▸ TEXTO:
_ _ _ _

“Afinal, estamos todos profundamente atolados no espectro do metaverso, onde as coisas são o oposto do que parecem ser”. Recomendamos o artigo do jornalista Pepe Escobar, publicado pelo The Saker e traduzido por Patricia Zimbres para o 247
Veloz, mas não furioso, o Sul Global pisa no acelerador. O principal resultado da cúpula BRICS+ realizada em Pequim, bem diferente do G7 dos Alpes bávaros, é que tanto o Irã, do Oeste Asiático, quanto a Argentina, da América do Sul, candidataram-se oficialmente a ingressarem no BRICS.
O Ministério das Relações Exteriores iraniano ressaltou que o BRICS traz “um mecanismo muito criativo de amplos aspectos”. Teerã, um parceiro muito próximo a Pequim e Moscou – já havia realizado “uma série de consultas” sobre essa candidatura: os iranianos estão confiantes de que ela irá “acrescentar valor” ao BRICS expandido.
E dizem que a China, a Rússia e o Irã estão tão isolados. Bem, afinal, estamos todos profundamente atolados no espectro do metaverso, onde as coisas são o oposto do que parecem ser.
O fato de Moscou teimar em não seguir o Plano A de Washington, que é começar uma guerra pan-europeia, vem abalando profundamente os nervos atlanticistas. De modo que, logo em seguida à cúpula do G7, realizada, de forma muito significativa, em um sanatório nazista, entra em cena a OTAN, paramentada para a guerra da cabeça aos pés.

_ _ _ _

▸ ENUNCIADO:
Devolva, sem mudar nada, o trecho do texto sobre o BRICS que começa nas palavras que contêm "E dizem que" e termina em "que parecem ser.".

▸ DADOS FORNECIDOS:
_ _ _ _

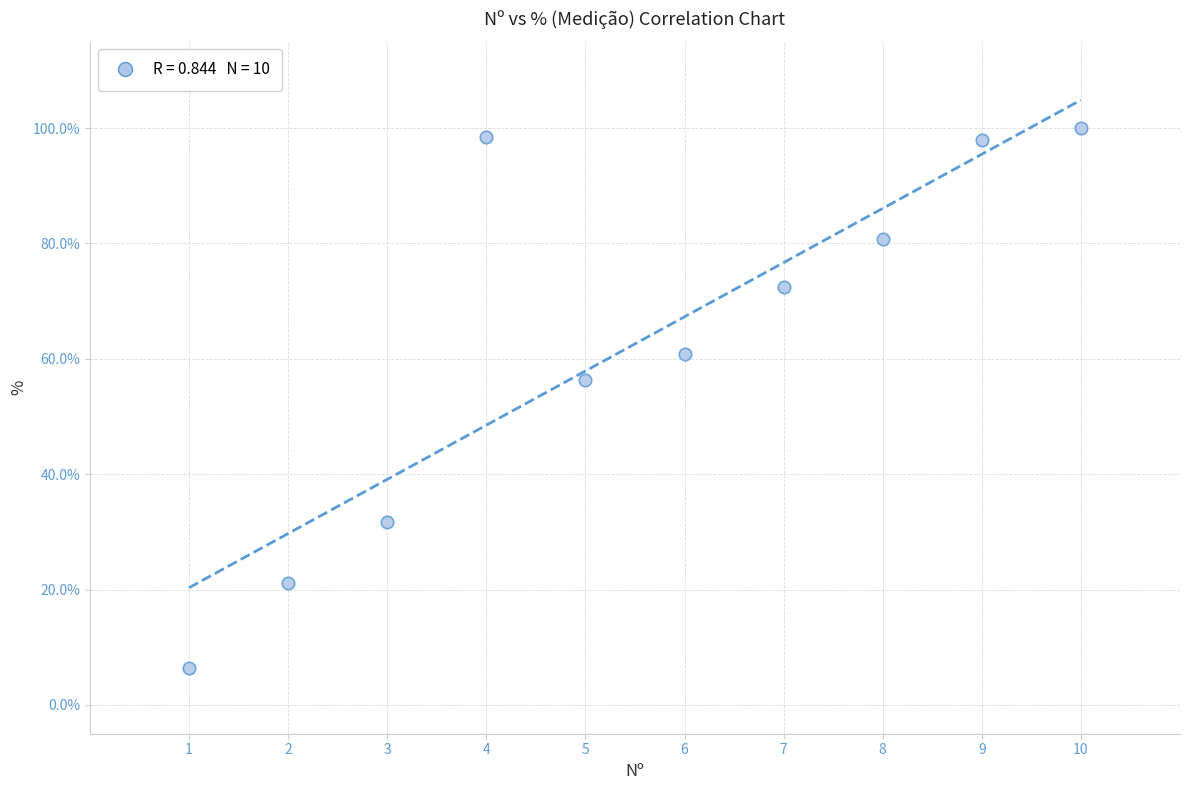

What Y value in the scatter plot is closest to 53?

56.3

_ _ _ _

▸ RESPOSTA:
E dizem que a China, a Rússia e o Irã estão tão isolados. Bem, afinal, estamos todos profundamente atolados no espectro do metaverso, onde as coisas são o oposto do que parecem ser.